PRESENTIMENT OF POOL’S DEATH.
Awhile after sunset, Stoughton, Pool and I were sitting on the gallery, talking very low, about the way we should have to manage. We were fearful Harvey was not at home, or had left the country. Some of us were eating figs and some eating peaches. All of a sudden our attention was arrested by a large white fowl, which passed through the yard some fifteen or twenty yards from us. It was a kind of fowl that I had never seen before, nor had either of my comrades, as they asserted. It walked some ten or fifteen yards; we rose to get a more minute view, and it took flight and ascended, until we lost sight of it in the distance. This seemed to strike Pool with terror and amazement, and he reflected a few minutes and said, “Boys, I shall be a dead man before to-morrow night! That is an omen of my death!”
Stoughton laughed and said to Pool, that if he was a dead man he would make a very noisy corpse; but Pool still insisted that it was a signal of his death, and urged hard that we should leave that place, and retire to one more secluded. “I did wrong,” said he, “in making fire in the house.” We tried to laugh him out of his predictions, but all to no purpose; and sure enough, as he had conjectured, before the next night he was a corpse.
The Famous Harvey Battle.—[See [page 103].

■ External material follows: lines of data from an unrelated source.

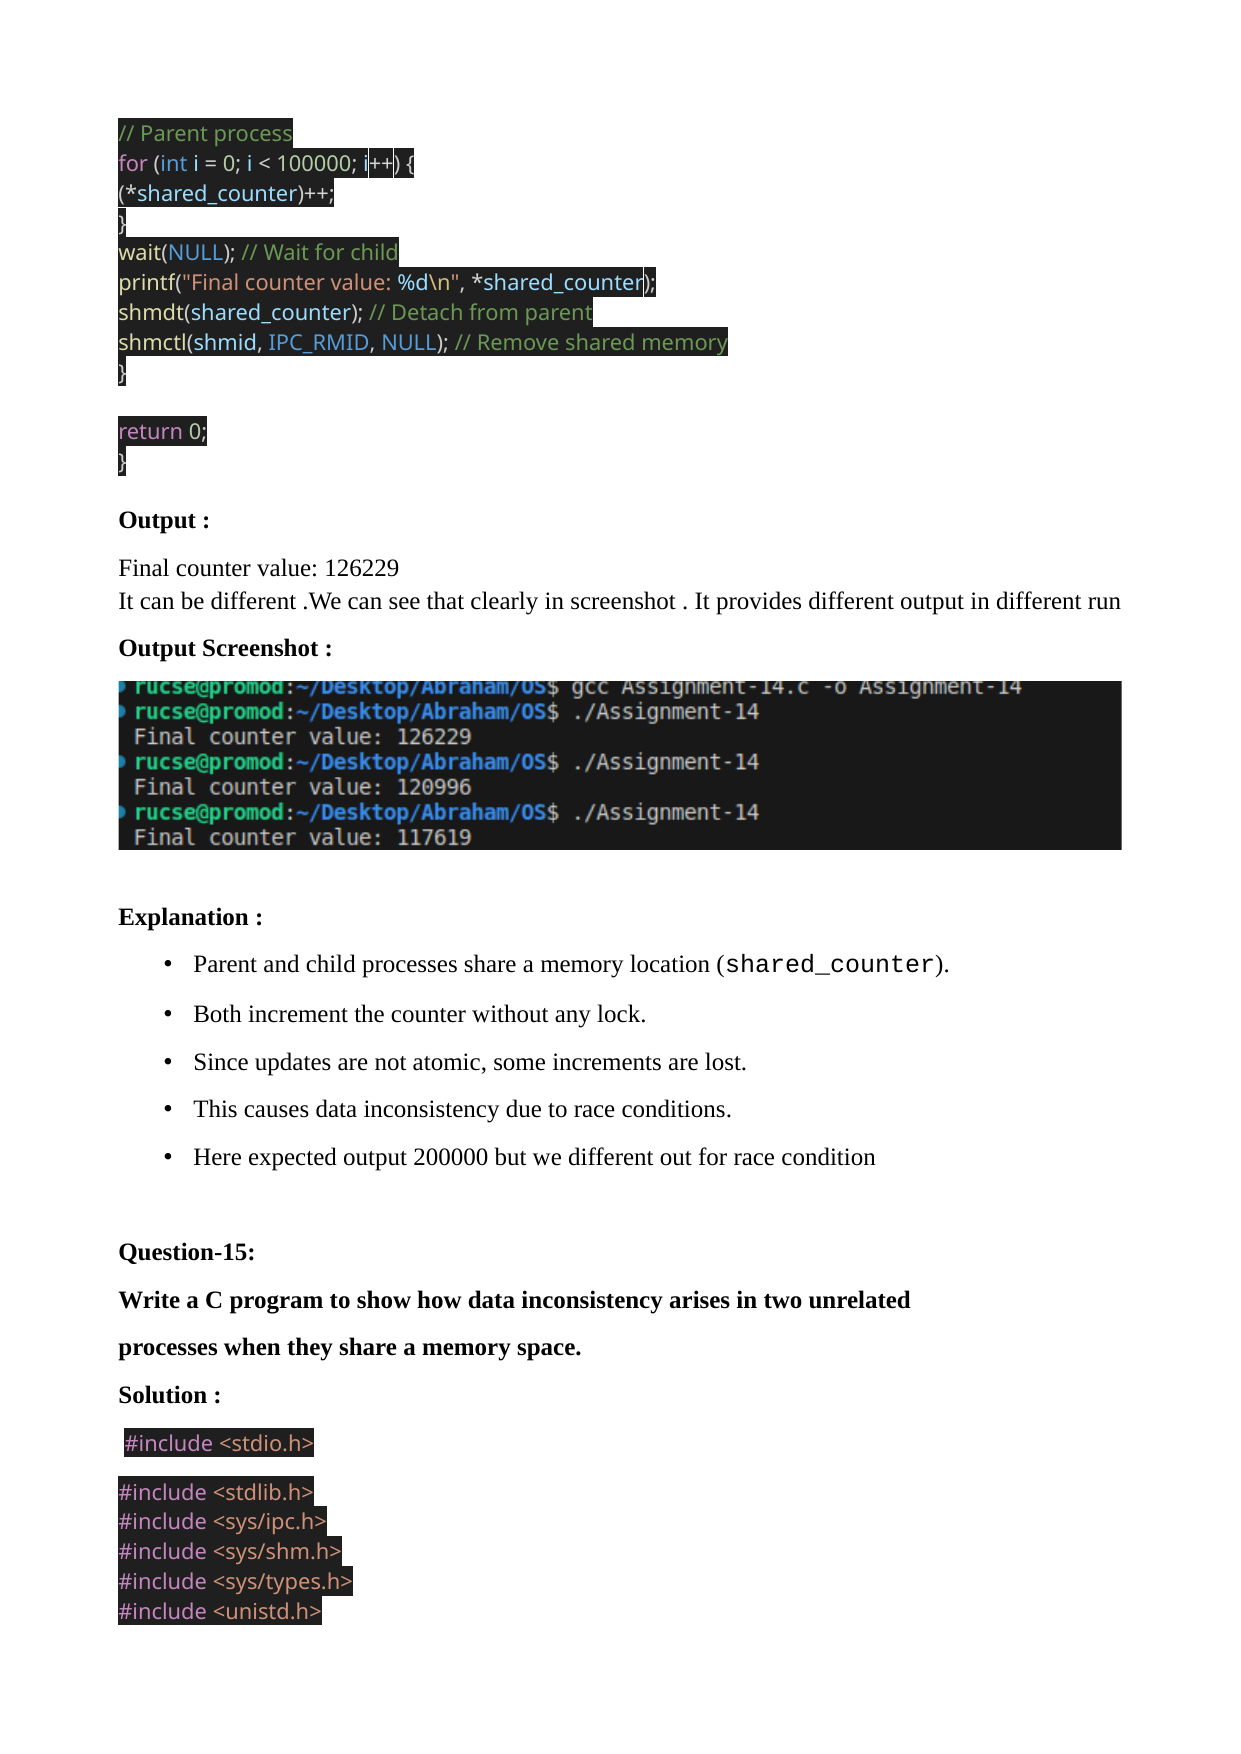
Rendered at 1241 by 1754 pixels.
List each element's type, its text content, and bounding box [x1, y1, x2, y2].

text (*shared_counter)++; [118, 178, 1122, 207]
text #include <unistd.h> [118, 1596, 1122, 1625]
list This causes data inconsistency due to race conditions. [164, 1094, 1122, 1123]
text #include <sys/ipc.h> [118, 1506, 1122, 1536]
list Here expected output 200000 but we different out for race condition [164, 1142, 1122, 1171]
text return 0; [118, 416, 1122, 446]
text } [118, 356, 1122, 386]
text Solution : [118, 1380, 1122, 1409]
text #include <stdlib.h> [118, 1476, 1122, 1506]
text } [118, 207, 1122, 237]
text } [118, 446, 1122, 476]
list Since updates are not atomic, some increments are lost. [164, 1047, 1122, 1076]
text for (int i = 0; i < 100000; i++) { [118, 148, 1122, 178]
text Question-15: [118, 1237, 1122, 1266]
list Parent and child processes share a memory location (shared_counter). [164, 949, 1122, 980]
text Explanation : [118, 902, 1122, 930]
text printf("Final counter value: %d\n", *shared_counter); [118, 267, 1122, 297]
text Final counter value: 126229 It can be different .We can see that clearly in screenshot . It provides different output in different run [118, 553, 1122, 614]
list Both increment the counter without any lock. [164, 999, 1122, 1028]
text #include <sys/types.h> [118, 1566, 1122, 1596]
text Write a C program to show how data inconsistency arises in two unrelated [118, 1285, 1122, 1314]
text Output Screenshot : [118, 633, 1122, 662]
text wait(NULL); // Wait for child [118, 237, 1122, 267]
text shmctl(shmid, IPC_RMID, NULL); // Remove shared memory [118, 327, 1122, 356]
picture [118, 681, 1122, 850]
text shmdt(shared_counter); // Detach from parent [118, 297, 1122, 327]
text processes when they share a memory space. [118, 1332, 1122, 1361]
text #include <stdio.h> [118, 1428, 1122, 1457]
text Output : [118, 505, 1122, 534]
text // Parent process [118, 118, 1122, 148]
text #include <sys/shm.h> [118, 1536, 1122, 1566]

Just before dark, Stoughton went to where brother John was stationed, and they both remained until after dark; they then came up to the house, and Stoughton mounted guard. All this time Pool appeared to be in a deep study and had nothing to say, appeared dejected and low spirited. We all laid down, except Stoughton, to try to sleep; I could see Pool and John; they could not sleep. The moon rose two or three hours before day, and I got into a doze several times and each time the most huge serpents would be after me, that I ever beheld. This would waken me, and finally I got up and walked about; I found Pool was up. Stoughton said he could not sleep, and brother John got up and said he could not sleep. We then consulted together and Pool was for leaving the place before day. Stoughton objected, and said, “Let’s wait until eight or nine o’clock in the morning; after Harvey gets his breakfast he may come to the orchard for fruit. If he does not come by this time, we may leave.”
Daylight made its appearance not long after that, and shortly after the sun rose, and poor Pool said after the sun had risen above the horizon: “How beautiful the sun looks this morning; the sky looks so pure, clear and serene!” Poor fellow! It was the last sun that he ever beheld encircling this earth.